A definite explanation of the results can certainly not be given. CRP seems to be increased in subjects at risk by a continuous, low-grade inflammatory response. It is still unknown whether the response originates in atherosclerotic lesions, or elsewhere in the body from chronic infections known as cardiovascular risk factors, such as Chlamydia pneumoniae or bronchitis . If the benefit of aspirin may have due, at least in part, to anti-inflammatory effects, it may be speculated that inflammation is not only a consequence of atherosclerosis, but also may contribute to the occurrence of coronary events. It will then become worthwile to develop other anti-inflammatory drugs in the fight against cardiovascular disease which are more specific than the previously applied glucocorticoid therapy.

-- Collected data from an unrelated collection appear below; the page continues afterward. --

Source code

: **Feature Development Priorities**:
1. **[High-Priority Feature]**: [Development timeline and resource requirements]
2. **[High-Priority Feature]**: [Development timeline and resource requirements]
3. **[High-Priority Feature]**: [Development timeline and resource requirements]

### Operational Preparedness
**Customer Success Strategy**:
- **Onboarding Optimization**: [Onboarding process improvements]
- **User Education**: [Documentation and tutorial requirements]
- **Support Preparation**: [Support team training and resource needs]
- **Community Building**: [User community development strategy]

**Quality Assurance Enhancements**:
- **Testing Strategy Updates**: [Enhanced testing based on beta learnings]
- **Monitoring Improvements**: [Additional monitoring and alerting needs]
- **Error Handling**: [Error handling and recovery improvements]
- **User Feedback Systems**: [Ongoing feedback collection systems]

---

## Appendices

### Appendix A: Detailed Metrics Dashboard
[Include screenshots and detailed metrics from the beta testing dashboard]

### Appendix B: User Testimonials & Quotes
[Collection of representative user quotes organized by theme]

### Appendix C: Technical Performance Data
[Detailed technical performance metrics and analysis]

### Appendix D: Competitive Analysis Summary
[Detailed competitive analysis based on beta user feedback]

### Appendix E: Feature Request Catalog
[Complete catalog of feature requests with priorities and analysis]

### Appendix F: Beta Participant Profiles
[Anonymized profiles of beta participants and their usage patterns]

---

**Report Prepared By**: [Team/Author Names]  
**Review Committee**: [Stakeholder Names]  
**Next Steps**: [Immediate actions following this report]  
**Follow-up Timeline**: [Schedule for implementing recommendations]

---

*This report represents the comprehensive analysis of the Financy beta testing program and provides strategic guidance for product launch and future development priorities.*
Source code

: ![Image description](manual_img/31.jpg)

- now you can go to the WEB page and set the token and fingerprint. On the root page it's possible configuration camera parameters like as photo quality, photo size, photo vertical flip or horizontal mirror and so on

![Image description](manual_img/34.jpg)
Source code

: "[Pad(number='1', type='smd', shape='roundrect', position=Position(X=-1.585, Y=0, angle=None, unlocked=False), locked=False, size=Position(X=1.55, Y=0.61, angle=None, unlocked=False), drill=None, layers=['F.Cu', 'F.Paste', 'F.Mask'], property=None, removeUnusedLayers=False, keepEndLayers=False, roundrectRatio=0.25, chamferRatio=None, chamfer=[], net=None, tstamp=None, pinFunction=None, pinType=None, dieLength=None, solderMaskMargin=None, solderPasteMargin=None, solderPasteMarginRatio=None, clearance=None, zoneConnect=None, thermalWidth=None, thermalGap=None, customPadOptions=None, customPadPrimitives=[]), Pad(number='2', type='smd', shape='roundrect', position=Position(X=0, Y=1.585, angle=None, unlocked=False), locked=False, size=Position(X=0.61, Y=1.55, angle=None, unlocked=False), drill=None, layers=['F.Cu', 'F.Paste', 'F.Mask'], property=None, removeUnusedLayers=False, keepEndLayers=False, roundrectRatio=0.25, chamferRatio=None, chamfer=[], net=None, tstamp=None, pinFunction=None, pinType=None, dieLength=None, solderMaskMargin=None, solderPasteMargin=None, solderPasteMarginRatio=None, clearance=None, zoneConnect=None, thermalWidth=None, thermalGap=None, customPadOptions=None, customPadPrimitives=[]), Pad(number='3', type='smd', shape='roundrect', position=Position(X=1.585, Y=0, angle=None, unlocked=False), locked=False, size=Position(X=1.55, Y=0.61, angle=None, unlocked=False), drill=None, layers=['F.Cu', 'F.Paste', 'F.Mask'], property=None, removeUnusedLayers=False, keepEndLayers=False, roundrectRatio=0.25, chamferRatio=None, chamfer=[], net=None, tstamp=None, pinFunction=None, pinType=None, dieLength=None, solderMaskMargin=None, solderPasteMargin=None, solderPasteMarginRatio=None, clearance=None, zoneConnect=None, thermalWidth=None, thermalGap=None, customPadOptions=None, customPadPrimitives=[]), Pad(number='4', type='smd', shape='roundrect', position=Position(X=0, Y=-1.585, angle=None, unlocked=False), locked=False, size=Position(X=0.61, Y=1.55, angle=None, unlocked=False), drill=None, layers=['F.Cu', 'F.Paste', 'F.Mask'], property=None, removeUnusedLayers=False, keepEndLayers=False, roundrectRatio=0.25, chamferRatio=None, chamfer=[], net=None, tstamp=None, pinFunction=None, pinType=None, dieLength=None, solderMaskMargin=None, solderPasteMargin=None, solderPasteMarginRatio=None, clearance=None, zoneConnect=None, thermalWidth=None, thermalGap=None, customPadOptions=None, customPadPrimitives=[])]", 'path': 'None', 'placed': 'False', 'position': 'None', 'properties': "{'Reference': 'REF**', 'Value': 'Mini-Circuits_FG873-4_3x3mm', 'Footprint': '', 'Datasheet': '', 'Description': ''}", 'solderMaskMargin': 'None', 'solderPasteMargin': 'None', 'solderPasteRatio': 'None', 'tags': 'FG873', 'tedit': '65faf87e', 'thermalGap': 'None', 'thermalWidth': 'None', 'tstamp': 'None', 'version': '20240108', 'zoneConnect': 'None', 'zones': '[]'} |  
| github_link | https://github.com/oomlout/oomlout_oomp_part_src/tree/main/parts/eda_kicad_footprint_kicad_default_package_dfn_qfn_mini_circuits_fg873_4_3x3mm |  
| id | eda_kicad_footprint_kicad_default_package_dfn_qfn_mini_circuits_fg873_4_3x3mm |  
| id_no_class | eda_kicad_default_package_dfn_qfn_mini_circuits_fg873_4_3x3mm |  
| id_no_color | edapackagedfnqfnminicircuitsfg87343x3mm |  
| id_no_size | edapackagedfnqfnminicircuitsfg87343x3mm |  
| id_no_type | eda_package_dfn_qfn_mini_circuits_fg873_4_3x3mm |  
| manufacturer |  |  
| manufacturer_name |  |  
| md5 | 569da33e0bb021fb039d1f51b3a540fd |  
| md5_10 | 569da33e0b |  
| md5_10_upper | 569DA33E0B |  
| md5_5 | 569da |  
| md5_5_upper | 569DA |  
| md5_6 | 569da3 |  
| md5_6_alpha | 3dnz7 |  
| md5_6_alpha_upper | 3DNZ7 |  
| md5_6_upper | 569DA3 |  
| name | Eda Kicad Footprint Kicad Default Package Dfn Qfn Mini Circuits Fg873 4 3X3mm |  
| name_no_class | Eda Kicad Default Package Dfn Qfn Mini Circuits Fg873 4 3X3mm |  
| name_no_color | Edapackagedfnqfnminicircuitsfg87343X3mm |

It can be anticipated that Ridker's results would improve if the variation of CRP levels between and within individuals had been suppressed by repeated blood collection at baseline to produce more than one CRP value per person . It is somewhat disappointing that Ridker et al.5 do not reveal whether aspirin influences the CRP levels. On the basis of his results one would expect that it may lower CRP levels. At the time of blood collection for CRP analysis, all patients were on aspirin and it is questionable whether results would have been similar if patients had not been treated with aspirin before randomization. Despite this minor criticism, the study of Ridker et al.5 is a great contribution in the field.

Ridker's study includes the implicit warning that an established drug like aspirin with a beneficial effect in cardiovascular disease does not necessarily follow the mechanism of action (antiplatelet action) we ascribe to it. A similar trend has recently been shown for statines doing more than just lowering cholesterol . The findings on CRP as a cardiovascular risk factor, regardless of whether or not it is a causal factor in the disease, may have some implications for diagnosis and therapy. CRP is a risk factor which does not depend on lipids5,10. According to the ECAT Angina Pectoris study , low CRP levels appeared to be associated with low risk, despite high levels of cholesterol which may help to better identify patients at risk. Furthermore, CRP may be useful in identifying people for whom aspirin is likely to be more or less effective5.

Cardiovascular risk in relation to inflammatory components such as cytokines and markers of leucocyte functions may become an exciting research field in the near future. It may contribute to a better understanding of the etiology of cardiovascular disease, and hopefully improve diagnosis, therapy and prevention of the disease.